I've not been doing anything for the government for some years now, but 
it (Einstein) was very effective for some of the things we really did 
need it for while I was doing those things. We didn't have access 
directly, but the guys at US-CERT who did knew what they were doing and 
so did we and it was one of those things to look back on proudly.

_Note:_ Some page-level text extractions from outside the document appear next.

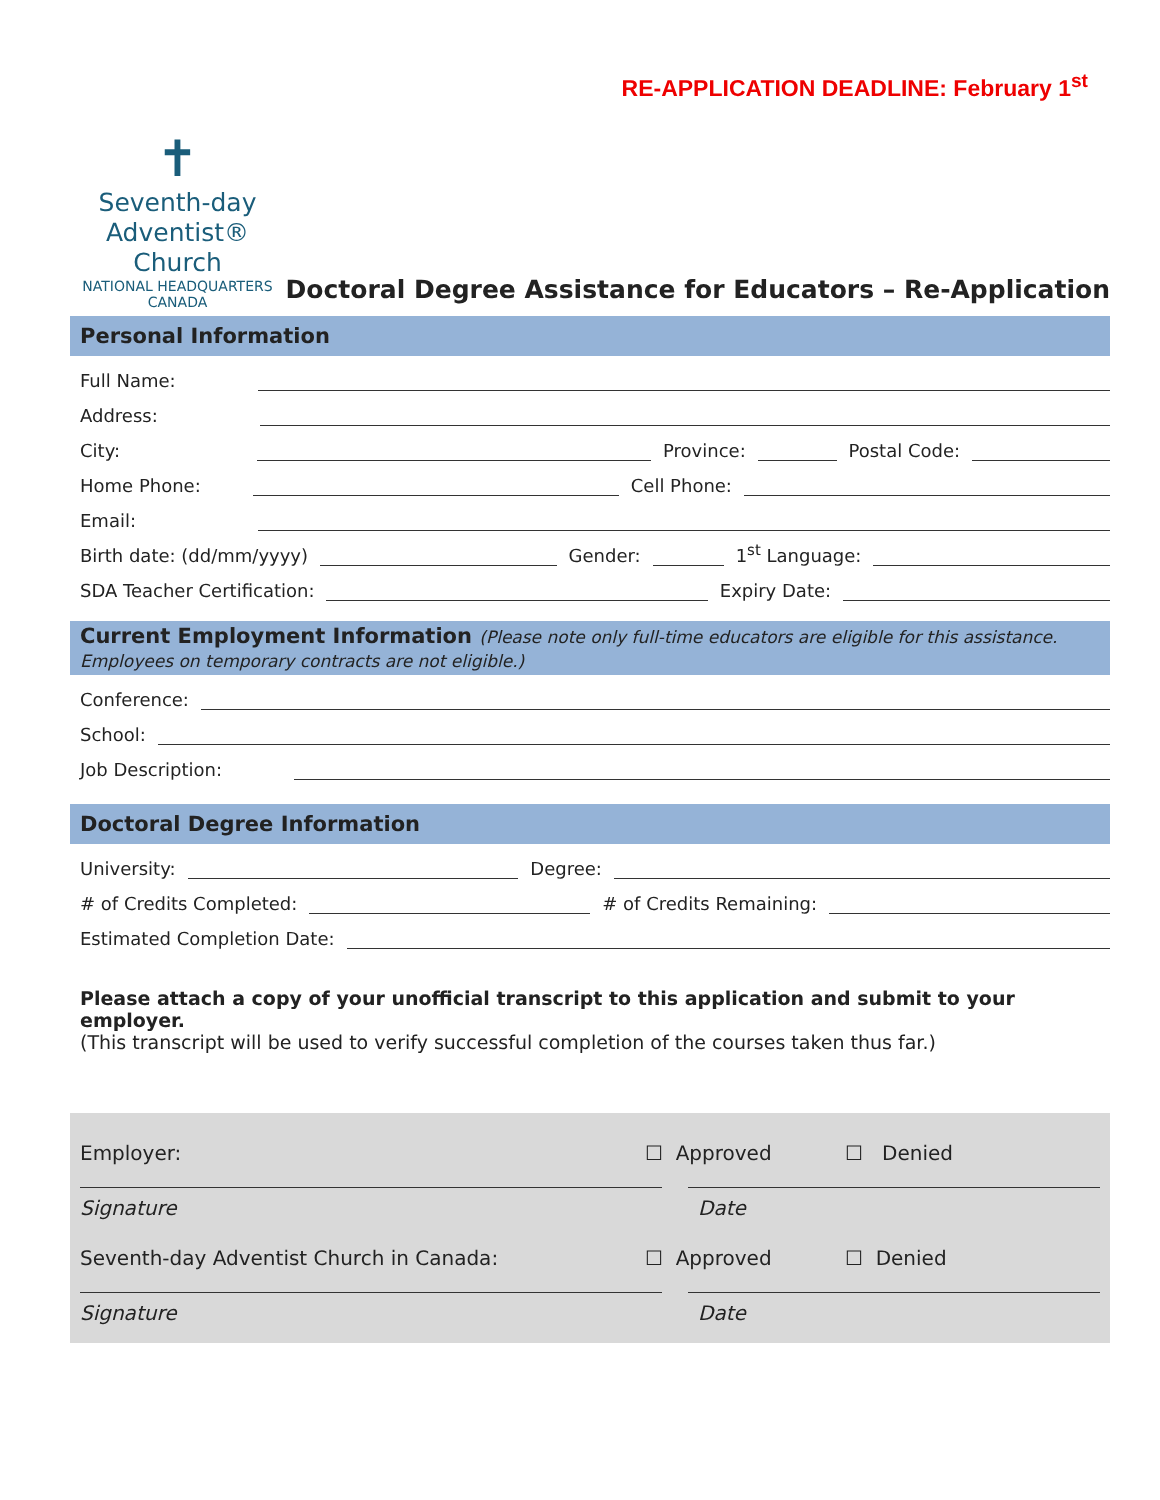RE-APPLICATION DEADLINE: February 1<sup>st</sup>
✝
Seventh-day
Adventist® Church
NATIONAL HEADQUARTERS
CANADA
Doctoral Degree Assistance for Educators – Re-Application
Personal Information
Full Name:
Address:
City:
Province:
Postal Code:
Home Phone:
Cell Phone:
Email:
Birth date: (dd/mm/yyyy)
Gender:
1<sup>st</sup> Language:
SDA Teacher Certification:
Expiry Date:
Current Employment Information (Please note only full-time educators are eligible for this assistance. Employees on temporary contracts are not eligible.)
Conference:
School:
Job Description:
Doctoral Degree Information
University:
Degree:
# of Credits Completed:
# of Credits Remaining:
Estimated Completion Date:
Please attach a copy of your unofficial transcript to this application and submit to your employer.
(This transcript will be used to verify successful completion of the courses taken thus far.)
Employer: ☐ Approved ☐ Denied
Signature Date
Seventh-day Adventist Church in Canada: ☐ Approved ☐ Denied
Signature Date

On 29 Jan 2016, at 14:01, Dave Aitel wrote:

> http://www.defenseone.com/technology/2016/01/us-homeland-securitys-6b-firewall-has-more-few-frightening-blind-spots/125528/
>
> Let me quote from this weirdly wrong article here:
> "EINSTEIN relies on patterns of attacks, called signatures, to spot
> suspicious traffic, but it does not scan for 94 percent of commonly 
> known
> vulnerabilities or check web traffic for malicious content
> <http://www.gao.gov/assets/680/674829.pdf>."
>
> I wanted to correct some craziness I saw in DefenseOne
> this morning. Apparently it is quite difficult to figure out
> what EINSTEIN is for, and the technology is complex, so I'm going
> to clarify matters PURELY AS AN OUTSIDER.
>
> To sum up the article, for people who don't want to read it: Someone 
> is
> complaining that the EINSTEIN system does not function as a giant 
> perfect
> Intrusion Prevention System (IPS) for the whole Government! Keep in 
> mind,
> we already know AV, IPS and IDS and related technologies VERY MUCH 
> DON'T
> WORK AT SCALE!
>
> First of all: There is not enough memory in the world to hold the 
> state
> machines you would need to track all the TCP connections going to all 
> the
> Government networks in the world. The developers of EINSTEIN are *not
> stupid* enough to think they're going to build a big Palo Alto box. 
> Nor do
> they want to be in the business of writing thousands of IPS 
> signatures, all
> of which are probably a giant waste of time.
>
> Instead, EINSTEIN allows the Government to do analysis across 
> individual
> intrusions, detecting where attackers go when they laterally move 
> from,
> say, OPM, to the State Department.
>
> Just to sum it up:
> “Regarding zero day exploits,” Homeland Security officials stated 
> “there is
> no way to identify them until they are announced,” the report 
> states. Once
> they are disclosed, DHS can mold a signature to the attack pattern and 
> feed
> it into EINSTEIN.
>
> If you tie that to the feed obviously coming from the NSA, you have
> something very very useful. Much more useful than an IPS would be. It 
> is
> about situational awareness and response, not protection. It still 
> needs
> testing, but of a very different sort.